What Darby constructed in the nineteenth century was not a recovery of suppressed biblical truth. It was a new architecture, and embedded in that architecture was a new sin: insufficient support for the Jewish national project.
This is original sin’s mechanism applied wholesale. Original sin, in its classical formulation, is not a wrong the individual commits. It is a condition the individual inherits, already operative before the first choice is made. Darby’s system produced the structural equivalent.
A Christian born into the tradition of the Scofield Bible does not decide to regard Israel as theologically protected. They receive it. The guilt for non-support is in place before they arrive. To question it is not to raise a disagreement. It is to discover that dissent has been pre-classified as faithlessness.
The Reformers had a name for this: will-worship. The imposition of obligations God has not imposed, dressed in the language of divine requirement. The obligation to support a nation-state was not received from the prophets. It was manufactured in the nineteenth century, refined for mass distribution in the twentieth, and delivered to the twenty-first as though it had always been there. That it feels ancient is not evidence that it is. It is evidence that it works.
The Exchange
A created thing. A nation-state with borders, an army, and a government. Which has been wrapped in the language of ultimate significance and placed beyond prophetic challenge. The mechanism Paul describes in Romans 1 is precisely this: exchange. The living God, who judges nations, has been exchanged for a nation that may not be judged.

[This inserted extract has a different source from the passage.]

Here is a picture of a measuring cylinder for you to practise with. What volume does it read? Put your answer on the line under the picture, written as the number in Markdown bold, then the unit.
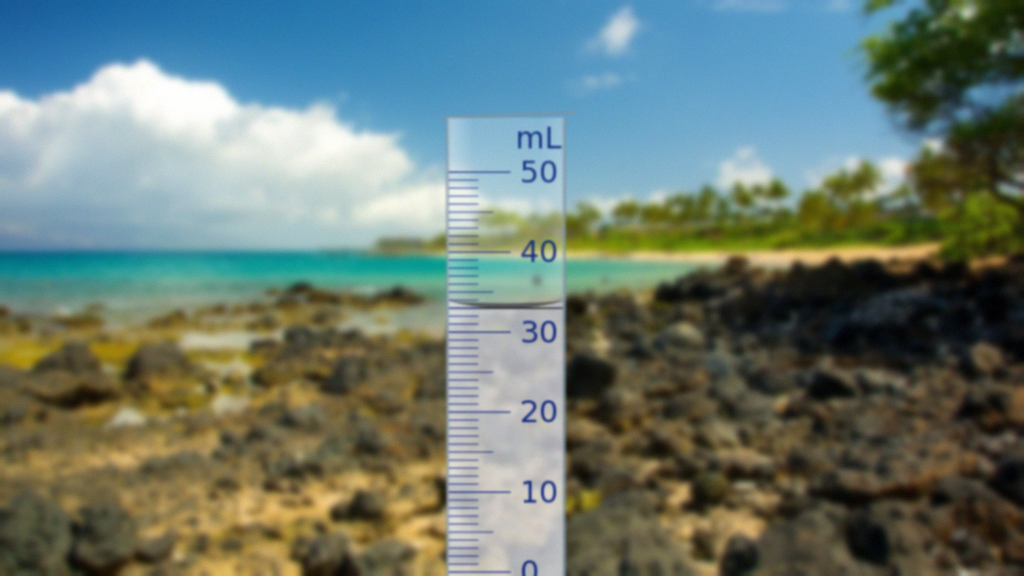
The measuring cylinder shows **33** mL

What is lost in this exchange is not accurate geopolitics. What is lost is the prophetic function of the Church. When Christianity sanctions a nation-state with divine authority, it surrenders the only ground from which it can speak truthfully to power. The prophet does not bless the king unconditionally. They stand before the king and say: “You have sinned.” Nathan before David. Elijah before Ahab. The Church before Caesar. This is not political opposition. It is the Church being the Church.
Huckabee does not stand before Israel and say: “You have sinned.” He stands before American Christians and says that the relationship transcends judgment because the Bible requires it. He has not recovered the prophetic tradition. He has abolished it and called the abolition faithfulness.
A Banner Raised
The response that has proven faithful in every prior instance of this corruption is a return to the sources, to the prophetic tradition, and to a God who has never, in either Testament, exempted his people from the obligation to be examined. Brueggemann calls this the task of the prophet: to keep alive the memory of a God who cannot be domesticated, managed, or deployed in service of power.
The door of the church. The Orthodox Jew who cannot enter because he knows idolatry when he sees it. He is looking in the right place. The question American evangelical Christianity will eventually have to answer is the one the prophets always asked: “What have you put in the place of God?”
For a growing and influential sector of that tradition, the answer is not complicated. It has a flag.